В Москве начался судебный процесс, который войдет в историю под названием «Шахтинский». Крупных специалистов по горному делу, инженеров старой школы обвиняли в намеренном вредительстве, повлекшем за собой человеческие жертвы. Слово «вредители» – тогда еще непривычное, но быстро вошедшее в обиход – не сходило с газетных страниц. Судил их человек, чье имя она когда-то мельком слышала, – Андрей Вышинский, недавний меньшевик, которому Сталин дал личную рекомендацию для вступления в большевистскую партию. Обвинял ненавистный ей Николай Крыленко, издевавшийся некогда над Павлом и над их любовью, требовавший отправить Дыбенко на расстрел за Нарву и – проигравший. Этот человек всегда поражал ее свирепой жестокостью, облекавшейся в пышные фразы о «беспощадном революционном гуманизме».
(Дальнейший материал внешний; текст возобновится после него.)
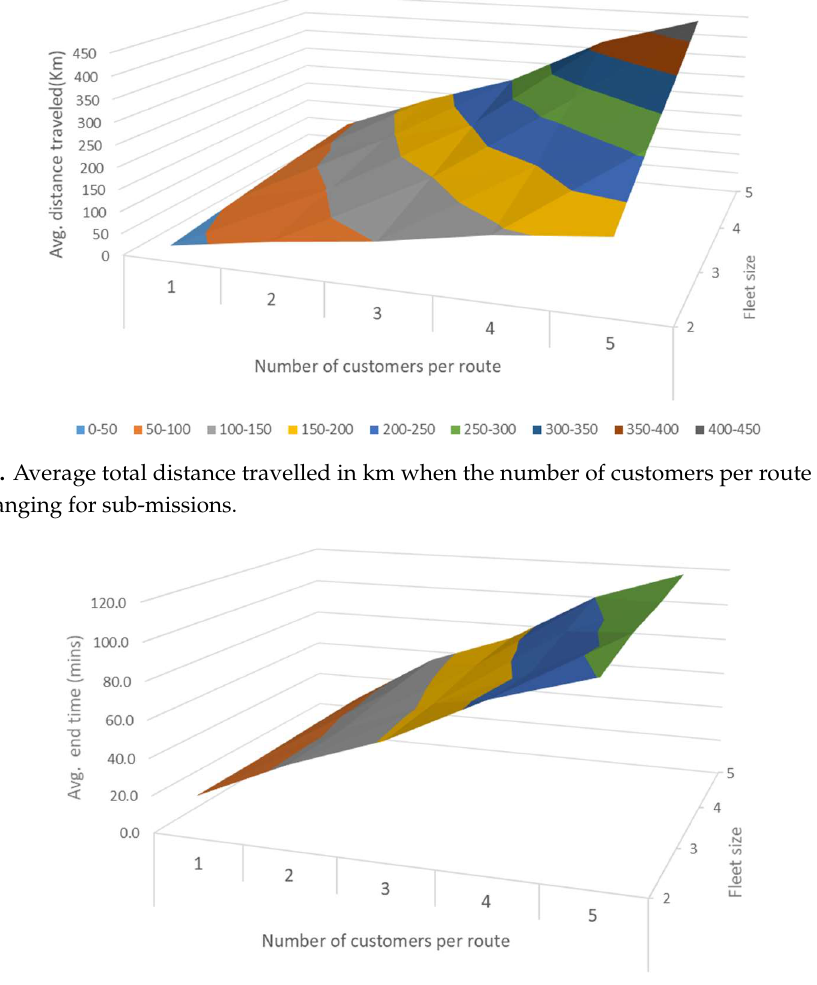
Figure 14. The average end time of sub-missions in minutes when the number of customers per route and fleet size is changing for sub-missions.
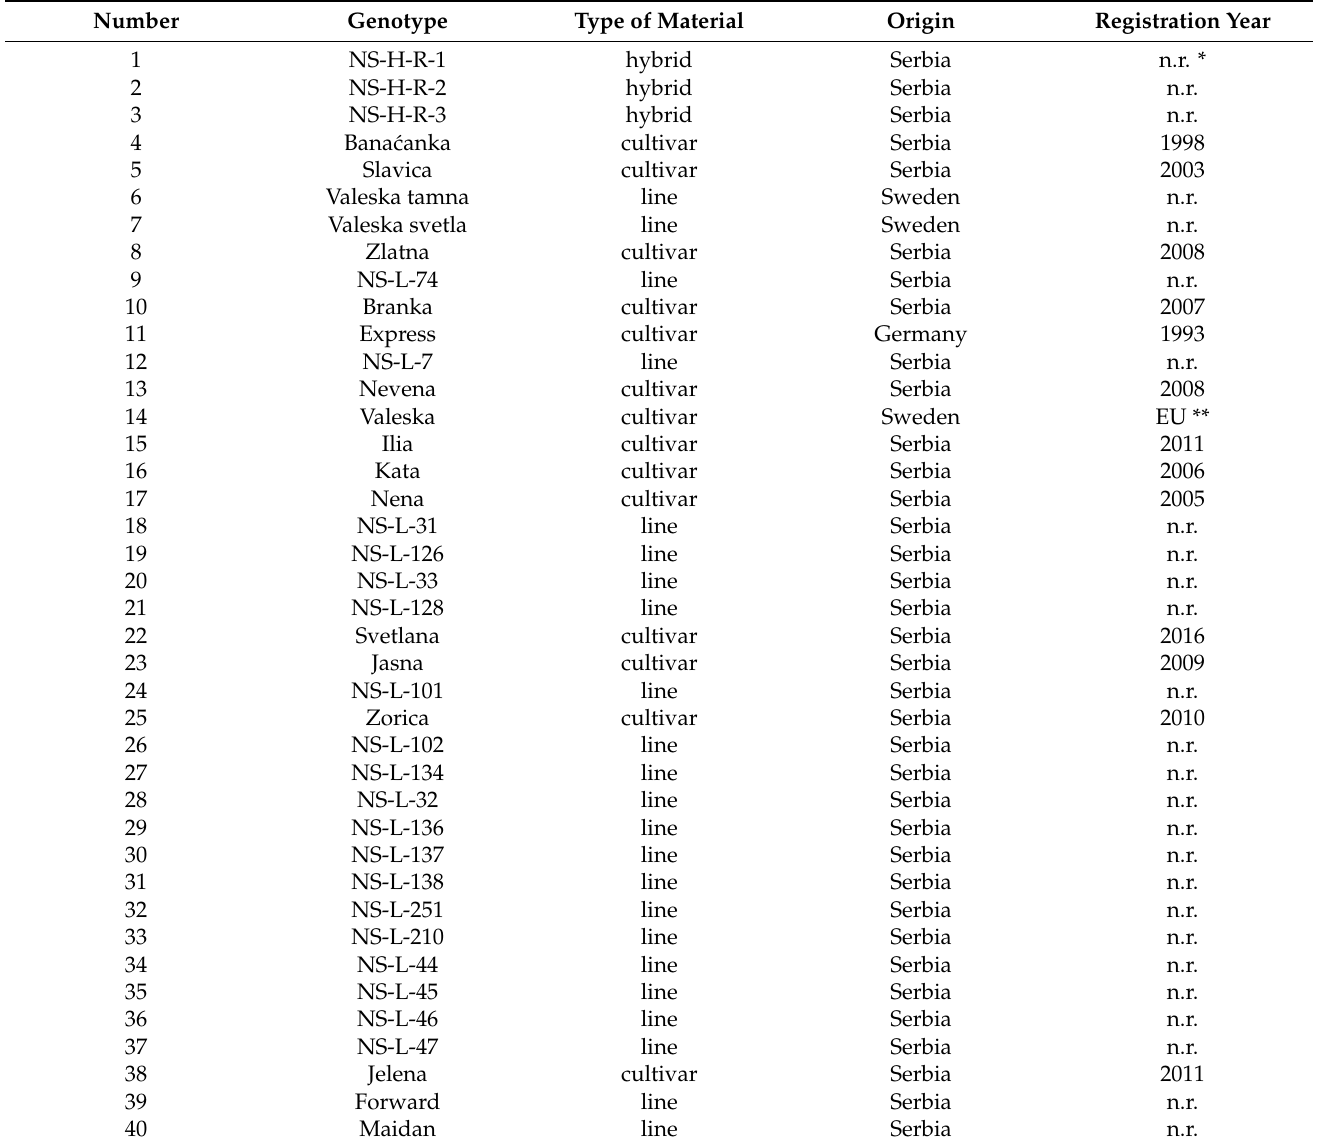
Table 1. Winter rapeseed genotypes tested during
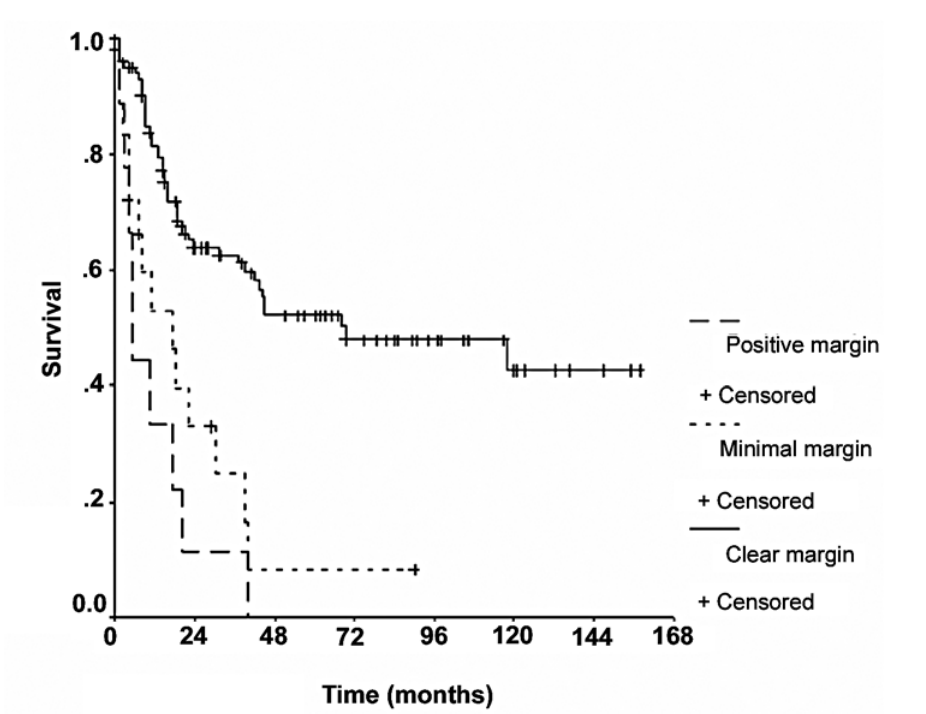
Figure 5 – Disease specific survival by surgical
Процесс еще был в полном разгаре, когда ей пришлось возвращаться. Об итогах Коллонтай узнала лишь в Осло: 21 смертный приговор! «Казнь… Это всегда, неизменно моя печаль и мука», – запись в дневнике об информации из Москвы.
Неожиданно пришло письмо от Шляпникова. Он снова работал в Париже, но писал из Берлина: «[…] Во Франции много дел, много езжу по Германии, Чехословакии, Австрии – представитель Металлоимпорта. […] Не завяжем ли деловые отношения? Нет ли в Норвегии никеля – разведайте, черкните, я бы тогда все сделал, чтобы приехать к Вам. […] Катя [жена] и Юрочка [сын] живут в Париже. […] Крепко жму руку, Ваш Шляпников». Коллонтай ответила ему – письмо затеряно, но, видимо, оно было выдержано в тех же официальных тонах. С Дыбенко, при всем равнодушии к нему, сохранялась дружба, со Шляпниковым, после ее демонстративного откола от оппозиции, лишь корректные, товарищеские отношения. Вместо Осло ему пришлось ехать в Москву – краткосрочная заграничная передышка окончилась, Сталин счел, что Шляпникову лучше быть в пределах досягаемости Лубянки. Мало ли что…
Для сколько-нибудь подробных записей в дневнике не было уже ни времени, ни сил, вместо этого Коллонтай возобновила свои «Записки на лету». Они не были привязаны к каким-то событиям – просто отражали мысли, пришедшие «по ходу дела». Этим она компенсировала потерю тем для книг и статей. Рука по-прежнему тянулась к перу, но писать было не о чем: ее стойкая и, казалось, вечная привязанность к женским проблемам требовала новых впечатлений о процессах, происходивших в стране. О них она знала лишь понаслышке, оставалось лишь перепевать давно спетые ею самой мотивы. «Любовь пчел трудовых» продолжала выходить в разных странах, добралась уже до Японии. Переводы не только приносили известность и деньги, но и льстили ее самолюбию. Ничего нового, однако, – ни на эту тему, ни какую-то другую, столь же читателю интересную, – она сочинить не могла.